To determine whether the VMR to CRD in mice, as in rats (45), is a spinobulbospinal pseudaffective reflex (54), mice were tested before and 18 h after T-9/10 spinal cord transection. Responses to graded CRD were abolished in both male and female 129S6 mice after spinal cord transection. For example, responses to 60 mmHg CRD in spinal transected mice were significantly reduced to 1.9 ± 0.7% (male) and 6.7 ± 3.1% (female) of the respective pretransection response to 60 mmHg CRD (defined as 100%; P < 0.005 vs. sham for both groups, two-way, repeated-measures ANOVA; no responses at any distending pressure were significantly different from background activity).

Strain and gender differences. Because one goal of these studies was to develop a model of visceral nociception suitable for testing transgenic mice, we chose to test basal nociceptive sensitivity of the two most commonly used background strains (129S6 and C57BL6) and the resulting F1 hybrid strain (B6.129). Background activity (recorded in the 10 s before each distension) did not differ between strains and gender (F3,27 = 0.35, P = 0.789; one-way ANOVA) and therefore was pooled (shaded bar in Fig. 1B). Figure 1B shows the stimulus-response functions of male 129S6, female 129S6, C57BL6, and B6.129 mice. The AUC presentation (Fig. 1B, inset) reveals that responses of male C57BL6 and female 129S6 mice are significantly greater than responses of male 129S6 and B6.129 mice. Accordingly, male and female 129S6 mice differed in responses to CRD; response magnitude in males was significantly less across the range of distending pressures tested. This is consistent with reports that male C57BL6 mice are more sensitive to both visceral and cutaneous noxious stimuli than male 129S6 mice (41, reviewed in Ref. 34).

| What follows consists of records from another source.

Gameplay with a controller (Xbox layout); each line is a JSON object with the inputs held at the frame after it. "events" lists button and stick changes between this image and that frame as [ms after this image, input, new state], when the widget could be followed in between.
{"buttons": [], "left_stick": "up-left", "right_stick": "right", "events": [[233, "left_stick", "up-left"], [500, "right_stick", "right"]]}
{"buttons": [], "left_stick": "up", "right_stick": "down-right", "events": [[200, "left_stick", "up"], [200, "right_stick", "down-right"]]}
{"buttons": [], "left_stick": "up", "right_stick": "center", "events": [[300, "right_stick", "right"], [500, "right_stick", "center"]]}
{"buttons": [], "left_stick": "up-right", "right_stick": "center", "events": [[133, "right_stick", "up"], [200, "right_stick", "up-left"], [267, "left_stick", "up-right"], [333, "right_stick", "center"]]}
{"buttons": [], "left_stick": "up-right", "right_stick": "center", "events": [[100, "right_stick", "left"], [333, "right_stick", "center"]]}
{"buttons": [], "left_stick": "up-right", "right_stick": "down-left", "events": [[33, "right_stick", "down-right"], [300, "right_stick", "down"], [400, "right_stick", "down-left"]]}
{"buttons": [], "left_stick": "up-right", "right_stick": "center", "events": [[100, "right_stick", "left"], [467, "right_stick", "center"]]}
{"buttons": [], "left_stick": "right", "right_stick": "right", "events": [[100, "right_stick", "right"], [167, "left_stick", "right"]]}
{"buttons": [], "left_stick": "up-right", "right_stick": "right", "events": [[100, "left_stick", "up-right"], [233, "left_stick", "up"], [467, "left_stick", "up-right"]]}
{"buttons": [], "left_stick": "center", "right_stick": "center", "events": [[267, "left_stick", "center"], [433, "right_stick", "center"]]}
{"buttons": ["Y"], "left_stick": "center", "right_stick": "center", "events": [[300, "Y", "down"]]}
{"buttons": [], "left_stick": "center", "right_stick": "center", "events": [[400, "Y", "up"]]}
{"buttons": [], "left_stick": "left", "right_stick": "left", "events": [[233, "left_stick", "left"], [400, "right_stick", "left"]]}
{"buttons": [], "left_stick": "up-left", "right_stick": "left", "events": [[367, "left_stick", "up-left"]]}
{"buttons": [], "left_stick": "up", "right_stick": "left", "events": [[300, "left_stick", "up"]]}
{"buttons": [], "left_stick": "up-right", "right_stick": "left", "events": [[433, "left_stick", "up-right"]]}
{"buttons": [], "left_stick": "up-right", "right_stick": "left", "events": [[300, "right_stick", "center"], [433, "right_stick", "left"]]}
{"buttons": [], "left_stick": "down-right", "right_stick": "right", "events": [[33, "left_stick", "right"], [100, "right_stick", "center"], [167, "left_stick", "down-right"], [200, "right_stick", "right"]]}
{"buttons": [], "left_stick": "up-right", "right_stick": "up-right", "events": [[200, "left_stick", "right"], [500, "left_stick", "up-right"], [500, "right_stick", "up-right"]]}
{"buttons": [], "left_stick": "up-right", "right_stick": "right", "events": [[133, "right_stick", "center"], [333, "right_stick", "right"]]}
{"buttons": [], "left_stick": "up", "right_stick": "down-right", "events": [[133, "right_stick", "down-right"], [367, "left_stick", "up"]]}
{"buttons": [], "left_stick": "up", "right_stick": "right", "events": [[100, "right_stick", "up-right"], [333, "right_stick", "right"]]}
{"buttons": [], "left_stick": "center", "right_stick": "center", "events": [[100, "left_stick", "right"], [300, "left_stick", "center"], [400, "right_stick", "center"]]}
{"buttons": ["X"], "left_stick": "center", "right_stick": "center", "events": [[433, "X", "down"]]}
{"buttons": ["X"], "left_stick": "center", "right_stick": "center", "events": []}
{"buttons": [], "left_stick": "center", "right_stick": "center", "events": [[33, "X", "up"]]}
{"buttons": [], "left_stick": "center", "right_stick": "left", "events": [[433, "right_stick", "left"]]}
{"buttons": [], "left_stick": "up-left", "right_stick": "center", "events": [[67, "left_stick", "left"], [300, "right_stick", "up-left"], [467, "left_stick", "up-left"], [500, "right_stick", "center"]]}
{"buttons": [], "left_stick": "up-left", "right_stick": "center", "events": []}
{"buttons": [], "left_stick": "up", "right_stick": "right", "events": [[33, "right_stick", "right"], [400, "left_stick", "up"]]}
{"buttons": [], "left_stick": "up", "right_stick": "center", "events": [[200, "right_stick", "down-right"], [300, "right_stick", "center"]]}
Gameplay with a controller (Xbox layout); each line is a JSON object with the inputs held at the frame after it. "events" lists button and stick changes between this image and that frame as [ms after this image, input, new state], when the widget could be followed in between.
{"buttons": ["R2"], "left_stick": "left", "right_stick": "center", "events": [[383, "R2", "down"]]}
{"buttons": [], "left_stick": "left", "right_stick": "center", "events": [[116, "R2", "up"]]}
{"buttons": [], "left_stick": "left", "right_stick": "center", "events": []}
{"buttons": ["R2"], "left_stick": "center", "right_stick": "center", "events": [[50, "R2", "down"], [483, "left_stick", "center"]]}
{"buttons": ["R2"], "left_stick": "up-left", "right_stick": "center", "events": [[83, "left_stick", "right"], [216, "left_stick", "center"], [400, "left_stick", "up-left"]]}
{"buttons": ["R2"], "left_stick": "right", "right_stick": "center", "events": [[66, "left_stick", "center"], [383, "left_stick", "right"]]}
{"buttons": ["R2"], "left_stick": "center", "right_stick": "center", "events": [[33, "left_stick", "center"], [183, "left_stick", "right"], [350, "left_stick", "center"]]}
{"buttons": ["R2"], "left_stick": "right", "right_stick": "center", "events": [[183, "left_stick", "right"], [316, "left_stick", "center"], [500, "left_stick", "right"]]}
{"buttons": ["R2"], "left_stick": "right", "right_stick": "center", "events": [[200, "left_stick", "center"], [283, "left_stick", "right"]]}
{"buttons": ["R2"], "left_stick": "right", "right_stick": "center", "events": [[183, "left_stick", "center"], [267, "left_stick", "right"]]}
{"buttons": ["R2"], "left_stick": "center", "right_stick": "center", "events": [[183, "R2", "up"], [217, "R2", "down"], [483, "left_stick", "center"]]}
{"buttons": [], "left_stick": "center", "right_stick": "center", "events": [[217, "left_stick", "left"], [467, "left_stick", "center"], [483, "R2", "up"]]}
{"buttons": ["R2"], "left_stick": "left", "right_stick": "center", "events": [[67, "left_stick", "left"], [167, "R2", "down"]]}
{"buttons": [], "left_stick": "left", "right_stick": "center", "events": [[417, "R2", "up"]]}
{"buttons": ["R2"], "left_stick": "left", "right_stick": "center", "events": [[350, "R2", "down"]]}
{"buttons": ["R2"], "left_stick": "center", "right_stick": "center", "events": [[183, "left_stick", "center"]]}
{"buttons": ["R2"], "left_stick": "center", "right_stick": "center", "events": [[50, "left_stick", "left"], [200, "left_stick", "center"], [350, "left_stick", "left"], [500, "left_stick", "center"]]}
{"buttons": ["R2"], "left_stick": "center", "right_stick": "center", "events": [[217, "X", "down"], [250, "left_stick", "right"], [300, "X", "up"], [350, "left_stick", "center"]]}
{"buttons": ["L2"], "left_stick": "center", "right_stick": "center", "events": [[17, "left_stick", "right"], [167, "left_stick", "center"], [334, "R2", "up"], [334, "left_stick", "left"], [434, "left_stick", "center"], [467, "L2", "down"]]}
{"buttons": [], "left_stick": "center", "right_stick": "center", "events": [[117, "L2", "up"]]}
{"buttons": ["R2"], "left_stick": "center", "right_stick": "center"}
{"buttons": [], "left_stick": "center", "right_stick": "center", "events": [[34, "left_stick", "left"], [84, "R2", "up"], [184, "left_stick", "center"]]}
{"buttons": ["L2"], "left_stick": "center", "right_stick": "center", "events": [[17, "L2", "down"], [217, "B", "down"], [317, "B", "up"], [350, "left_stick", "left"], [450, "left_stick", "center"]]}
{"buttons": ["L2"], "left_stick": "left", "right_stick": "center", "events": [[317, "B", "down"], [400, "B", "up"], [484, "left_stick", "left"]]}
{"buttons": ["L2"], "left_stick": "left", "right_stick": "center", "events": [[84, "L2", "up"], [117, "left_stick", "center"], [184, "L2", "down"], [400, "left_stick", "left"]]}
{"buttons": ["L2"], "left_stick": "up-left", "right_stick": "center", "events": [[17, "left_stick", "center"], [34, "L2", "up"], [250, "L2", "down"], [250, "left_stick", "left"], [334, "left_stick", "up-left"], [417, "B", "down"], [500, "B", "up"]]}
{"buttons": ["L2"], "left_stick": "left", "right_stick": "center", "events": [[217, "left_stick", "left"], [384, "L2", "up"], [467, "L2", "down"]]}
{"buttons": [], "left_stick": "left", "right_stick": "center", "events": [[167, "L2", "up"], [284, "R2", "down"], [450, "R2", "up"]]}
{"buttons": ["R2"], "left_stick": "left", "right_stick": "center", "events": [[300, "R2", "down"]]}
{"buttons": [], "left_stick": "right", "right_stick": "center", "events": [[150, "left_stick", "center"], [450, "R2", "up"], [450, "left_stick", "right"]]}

Opioid effects. To further establish CRD as a model of visceral nociception in mice, we tested the effects of opioids on responses to distension. Doses of 3 and 10 mg/kg morphine significantly reduced responses of male 129S6 mice to noxious CRD (Fig. 2A). In female 129S6 mice, 3 mg/kg morphine reduced responses to a similar extent as in male 129S6 mice (Fig. 2B). Therefore, other doses were not tested. This outcome parallels results from a study (cutaneous nociception) showing equipotent and equieffective morphine antinociception in male and female 129S6 mice (27). Similarly, morphine significantly reduced responses to noxious CRD in C57BL6 and B6.129 mice (Fig. 2B). The effect of morphine did not differ among strains of mice (F3,92 = 2.6, P = 0.057; two-way ANOVA for factor strain).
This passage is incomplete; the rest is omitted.